To prepare for an installation from a Windows® partition, copy the files from the distribution into a directory in the root directory of the partition, such as c:\freebsd. Since the directory structure must be reproduced, it is recommended to use robocopy when copying from a CD/DVD. For example, to prepare for a minimal installation of FreeBSD:

C:\> md c:\freebsd
C:\> robocopy e:\bin c:\freebsd\bin\ /s
C:\> robocopy e:\manpages c:\freebsd\manpages\ /s

This example assumes that C: has enough free space and E: is where the CD/DVD is mounted.

Alternatively, download the distribution from ftp.FreeBSD.org. Each distribution is in its own directory; for example, the base distribution can be found in the 9.3/base/ directory.

Copy the distributions to install from a Windows® partition to c:\freebsd. Both the base and kernel distributions are needed for the most minimal installation.

3.13.4. Before Installing over a Network

There are three types of network installations available: Ethernet, PPP, and PLIP.

For the fastest possible network installation, use an Ethernet adapter. FreeBSD supports most common Ethernet cards. A list of supported cards is provided in the Hardware Notes for each release of FreeBSD. If using a supported PCMCIA Ethernet card, be sure that it is plugged in before the system is powered on as FreeBSD does not support hot insertion of PCMCIA cards during installation.

Make note of the system's IP address, subnet mask, hostname, default gateway address, and DNS server addresses if these values are statically assigned. If installing by FTP through a HTTP proxy, make note of the proxy's address. If you do not know these values, ask the system administrator or ISP before trying this type of installation.
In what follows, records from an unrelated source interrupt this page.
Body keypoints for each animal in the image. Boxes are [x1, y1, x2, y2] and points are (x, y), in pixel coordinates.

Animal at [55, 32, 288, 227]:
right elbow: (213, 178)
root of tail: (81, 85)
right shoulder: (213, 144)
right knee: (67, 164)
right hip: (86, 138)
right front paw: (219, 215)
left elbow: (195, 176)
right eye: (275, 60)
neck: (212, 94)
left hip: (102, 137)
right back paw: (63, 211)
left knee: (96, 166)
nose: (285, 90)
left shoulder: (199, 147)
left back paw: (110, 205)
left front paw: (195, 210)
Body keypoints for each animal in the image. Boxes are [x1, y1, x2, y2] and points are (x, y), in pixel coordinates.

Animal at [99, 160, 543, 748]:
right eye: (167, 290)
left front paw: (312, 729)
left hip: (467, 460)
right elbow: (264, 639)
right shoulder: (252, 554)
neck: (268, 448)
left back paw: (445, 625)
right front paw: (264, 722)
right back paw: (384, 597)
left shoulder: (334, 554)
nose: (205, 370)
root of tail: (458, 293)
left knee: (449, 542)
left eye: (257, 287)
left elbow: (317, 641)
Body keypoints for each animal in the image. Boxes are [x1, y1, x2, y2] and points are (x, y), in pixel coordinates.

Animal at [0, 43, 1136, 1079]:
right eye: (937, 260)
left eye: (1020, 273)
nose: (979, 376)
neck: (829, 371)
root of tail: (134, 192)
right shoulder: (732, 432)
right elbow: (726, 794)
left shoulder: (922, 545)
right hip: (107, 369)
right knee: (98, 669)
If using a dialup modem, have the service provider's PPP information handy as it is needed early in the installation process.

If PAP or CHAP are used to connect to the ISP without using a script, type dial at the FreeBSD ppp prompt. Otherwise, know how to dial the ISP using the AT commands specific to the modem, as the PPP dialer provides only a simple terminal emulator. Refer to Section 27.2, “Configuring PPP and ../../../../doc/en_US.ISO8859-1/books/faq/ppp.html for further information. Logging can be directed to the screen using set log local ....
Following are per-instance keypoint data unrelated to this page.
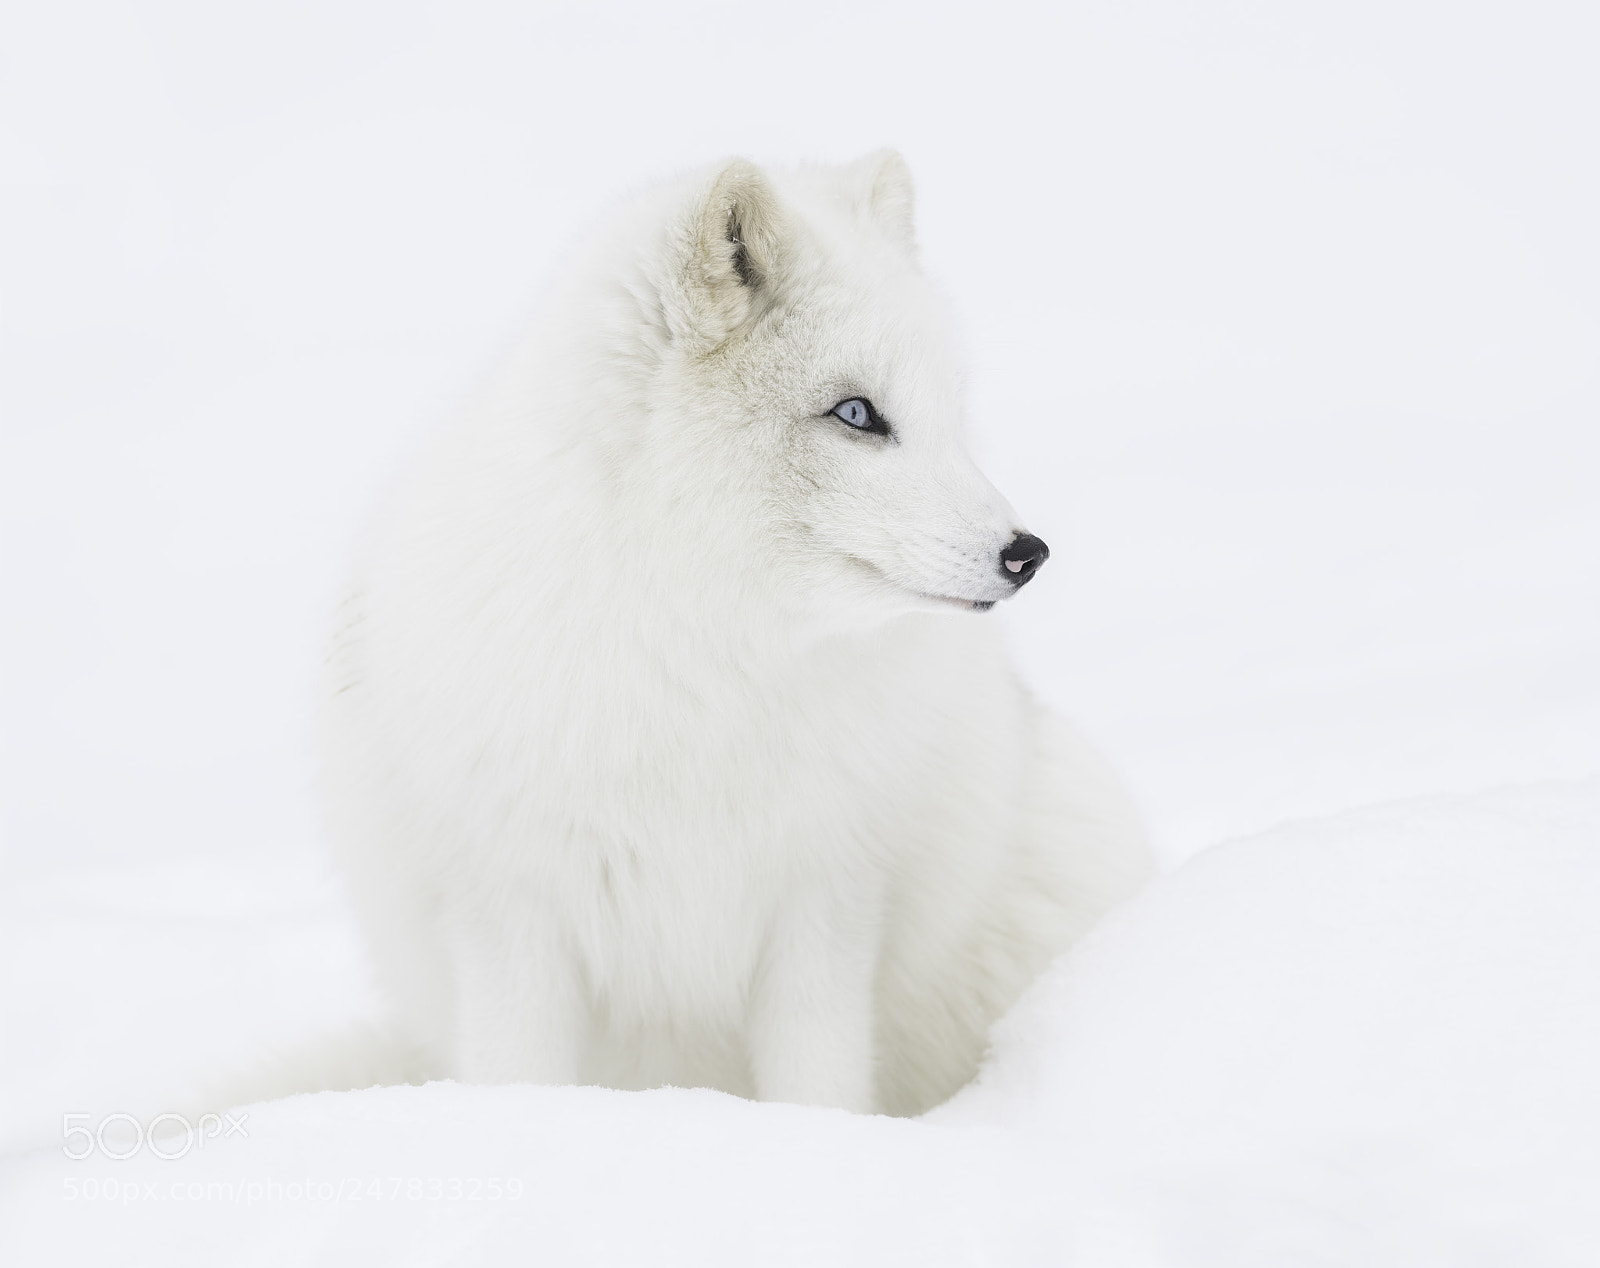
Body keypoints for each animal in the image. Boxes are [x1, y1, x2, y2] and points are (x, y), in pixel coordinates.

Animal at [319, 151, 1152, 1117]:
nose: (1028, 553)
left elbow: (819, 1082)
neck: (700, 655)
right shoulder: (508, 910)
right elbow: (516, 1072)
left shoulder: (826, 904)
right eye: (857, 414)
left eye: (948, 411)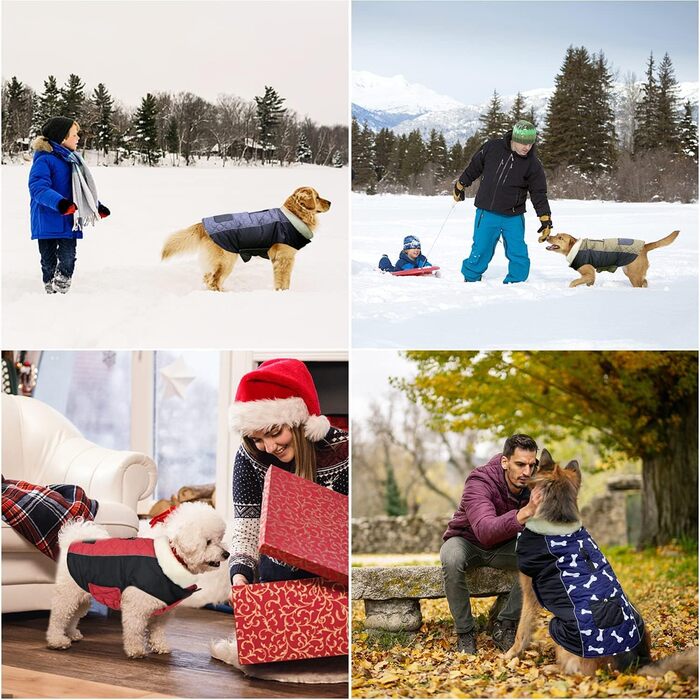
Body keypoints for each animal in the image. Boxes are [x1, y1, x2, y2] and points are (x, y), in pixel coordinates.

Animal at [161, 186, 330, 290]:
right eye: (317, 197)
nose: (330, 202)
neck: (294, 216)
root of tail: (203, 225)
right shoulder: (284, 259)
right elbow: (283, 281)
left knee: (208, 277)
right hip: (226, 260)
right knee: (213, 281)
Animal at [506, 452, 696, 676]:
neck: (558, 520)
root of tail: (633, 665)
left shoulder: (529, 593)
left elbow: (522, 630)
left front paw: (510, 656)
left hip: (559, 630)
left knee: (576, 673)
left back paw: (550, 668)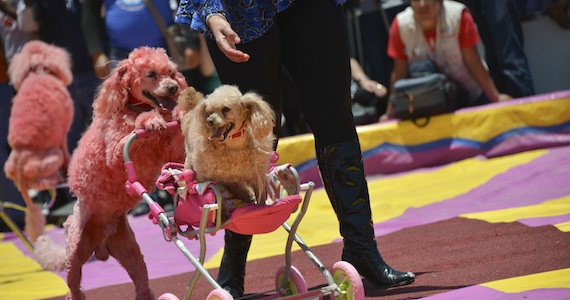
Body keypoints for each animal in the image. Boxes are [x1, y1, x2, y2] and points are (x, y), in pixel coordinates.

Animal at [3, 40, 74, 244]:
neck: (37, 71)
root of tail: (19, 167)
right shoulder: (63, 135)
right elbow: (67, 153)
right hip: (53, 156)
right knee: (42, 181)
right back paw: (55, 178)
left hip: (9, 167)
If a hard-wired connection to another FreeBSD machine is available, the installation can occur over a null-modem parallel port cable. The data rate over the parallel port is higher than what is typically possible over a serial line.

3.13.4.1. Before Installing via NFS

To perform an NFS installation, copy the needed FreeBSD distribution files to an NFS server and then point the installer's NFS media selection to it.
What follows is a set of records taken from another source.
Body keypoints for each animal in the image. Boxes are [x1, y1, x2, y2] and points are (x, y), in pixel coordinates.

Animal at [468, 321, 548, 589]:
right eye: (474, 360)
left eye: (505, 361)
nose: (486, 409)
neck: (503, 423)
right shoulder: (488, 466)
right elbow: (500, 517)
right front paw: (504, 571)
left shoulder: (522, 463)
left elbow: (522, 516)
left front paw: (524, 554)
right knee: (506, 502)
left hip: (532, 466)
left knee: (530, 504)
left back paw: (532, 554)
If the server supports only a privileged port, set the option NFS Secure in the Options menu so that the installation can proceed.

If using a poor quality Ethernet card which suffers from slow transfer rates, toggle the NFS Slow flag to on.

In order for an NFS installation to work, the server must support subdir mounts. For example, if the FreeBSD 10.0 distribution lives on: ziggy:/usr/archive/stuff/FreeBSD, ziggy will have to allow the direct mounting of /usr/archive/stuff/FreeBSD, not just /usr or /usr/archive/stuff.

In FreeBSD, this is controlled by using -alldirs in /etc/exports. Other NFS servers may have different conventions. If the server is displaying permission denied messages, it is likely that this is not enabled properly.